- **WORK REQUEST**: In the data below, find the line containing "left knee: (159, 429)" and the line containing "left front paw: (660, 755)", then reproduce them and every line between, exactly. Omit pictures.

DATA TO EXAMINE START

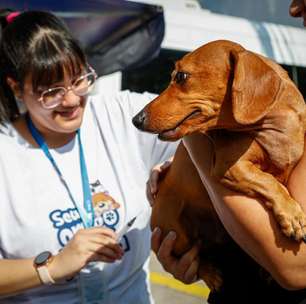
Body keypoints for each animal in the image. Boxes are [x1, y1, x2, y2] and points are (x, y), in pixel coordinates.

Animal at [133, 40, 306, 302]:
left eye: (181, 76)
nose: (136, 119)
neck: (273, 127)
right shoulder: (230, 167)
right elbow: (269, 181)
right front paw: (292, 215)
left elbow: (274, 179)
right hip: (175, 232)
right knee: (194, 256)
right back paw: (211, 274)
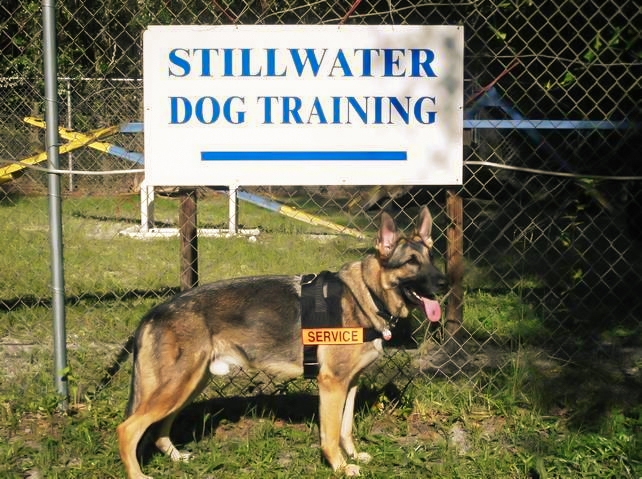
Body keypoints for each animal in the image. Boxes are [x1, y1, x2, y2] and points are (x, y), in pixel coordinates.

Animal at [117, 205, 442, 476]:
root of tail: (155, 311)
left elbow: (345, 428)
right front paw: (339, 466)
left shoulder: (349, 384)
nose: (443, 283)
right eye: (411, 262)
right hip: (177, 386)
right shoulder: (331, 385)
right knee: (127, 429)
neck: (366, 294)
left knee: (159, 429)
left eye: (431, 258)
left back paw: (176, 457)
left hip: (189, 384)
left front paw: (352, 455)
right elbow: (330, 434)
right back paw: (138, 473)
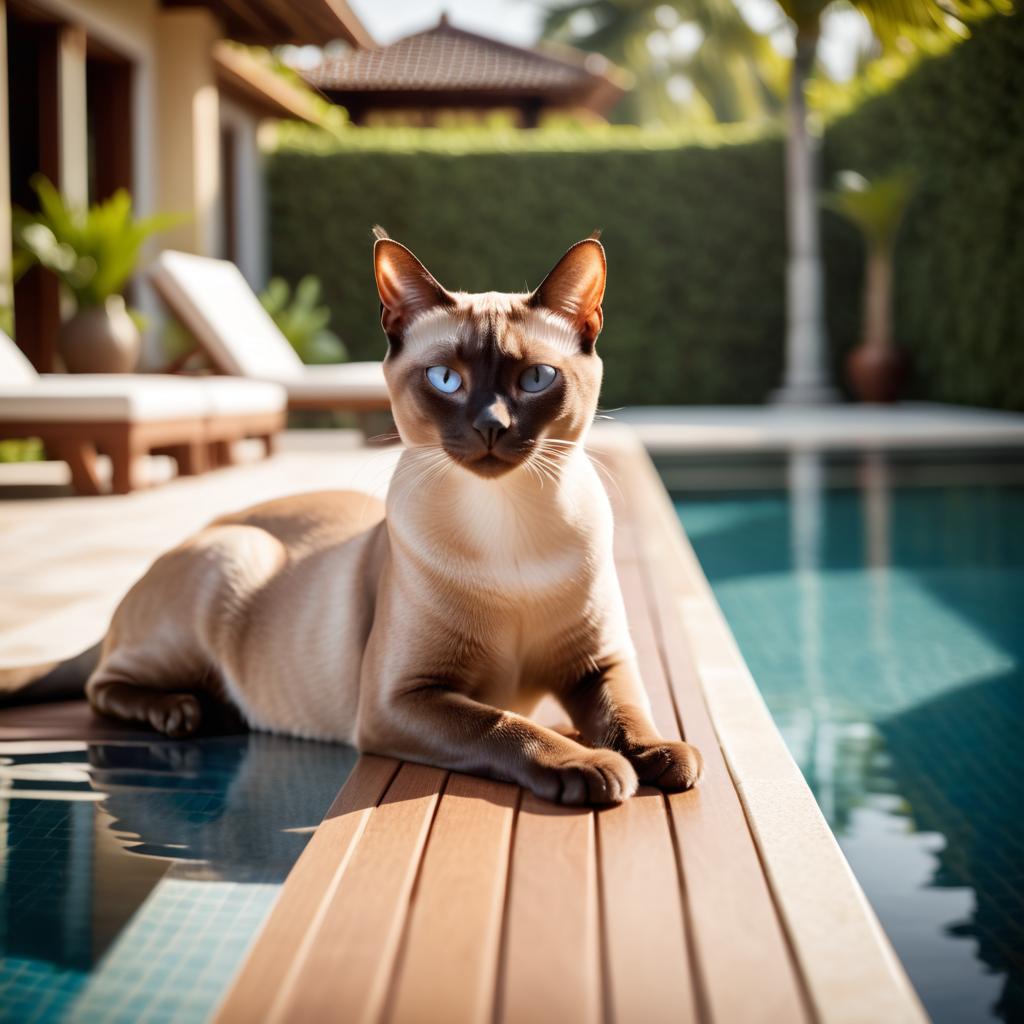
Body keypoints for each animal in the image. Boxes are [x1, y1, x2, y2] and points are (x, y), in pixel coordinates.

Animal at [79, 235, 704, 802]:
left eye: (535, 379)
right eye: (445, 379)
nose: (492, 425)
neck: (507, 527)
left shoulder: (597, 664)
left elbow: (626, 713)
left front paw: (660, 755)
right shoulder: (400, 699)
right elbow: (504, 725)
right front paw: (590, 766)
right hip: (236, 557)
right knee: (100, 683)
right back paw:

DATA TO EXAMINE END

- **TASK SOLUTION**:
left knee: (159, 429)
left eye: (431, 258)
left back paw: (176, 457)
left hip: (189, 384)
left front paw: (352, 455)
right elbow: (330, 434)
right back paw: (138, 473)
Body keypoints for each animal in the image. Boxes are [x1, y1, x2, y2] and points are (x, y), in pixel coordinates.

Animal at [79, 235, 704, 802]:
left eye: (535, 379)
right eye: (445, 379)
nose: (492, 425)
neck: (507, 527)
left shoulder: (597, 664)
left elbow: (626, 713)
left front paw: (660, 755)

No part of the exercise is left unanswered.